**PROVIDED DATA**:
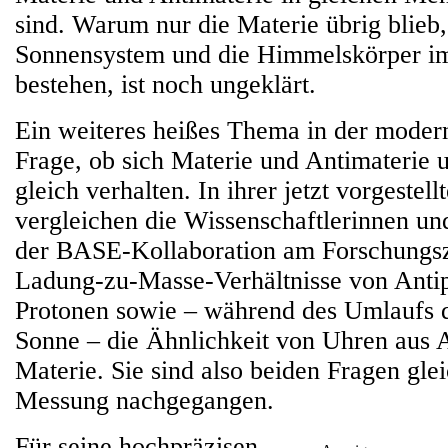
sind. Warum nur die Materie übrig blieb,
Sonnensystem und die Himmelskörper i
bestehen, ist noch ungeklärt.
Ein weiteres heißes Thema in der modern
Frage, ob sich Materie und Antimaterie 
gleich verhalten. In ihrer jetzt vorgestell
vergleichen die Wissenschaftlerinnen un
der BASE-Kollaboration am Forschung
Ladung-zu-Masse-Verhältnisse von Anti
Protonen sowie – während des Umlaufs 
Sonne – die Ähnlichkeit von Uhren aus 
Materie. Sie sind also beiden Fragen glei
Messung nachgegangen.
Für seine hochpräzisen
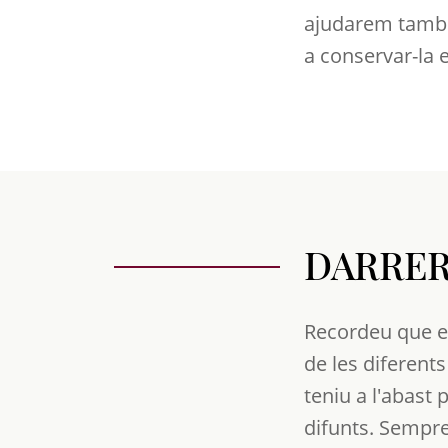
ajudarem també
a conservar-la e
DARRER
Recordeu que en
de les diferents
teniu a l'abast 
difunts. Sempre 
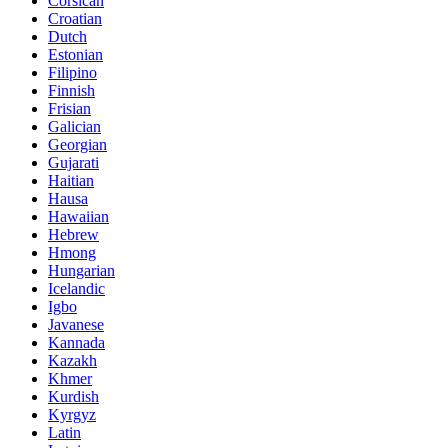
Corsican
Croatian
Dutch
Estonian
Filipino
Finnish
Frisian
Galician
Georgian
Gujarati
Haitian
Hausa
Hawaiian
Hebrew
Hmong
Hungarian
Icelandic
Igbo
Javanese
Kannada
Kazakh
Khmer
Kurdish
Kyrgyz
Latin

**EXERCISE AIM**:
If a line in the listing holds the word "sind", list that line.

**ANSWER TO THE PROBLEM**:
sind. Warum nur die Materie übrig blieb,
Materie. Sie sind also beiden Fragen glei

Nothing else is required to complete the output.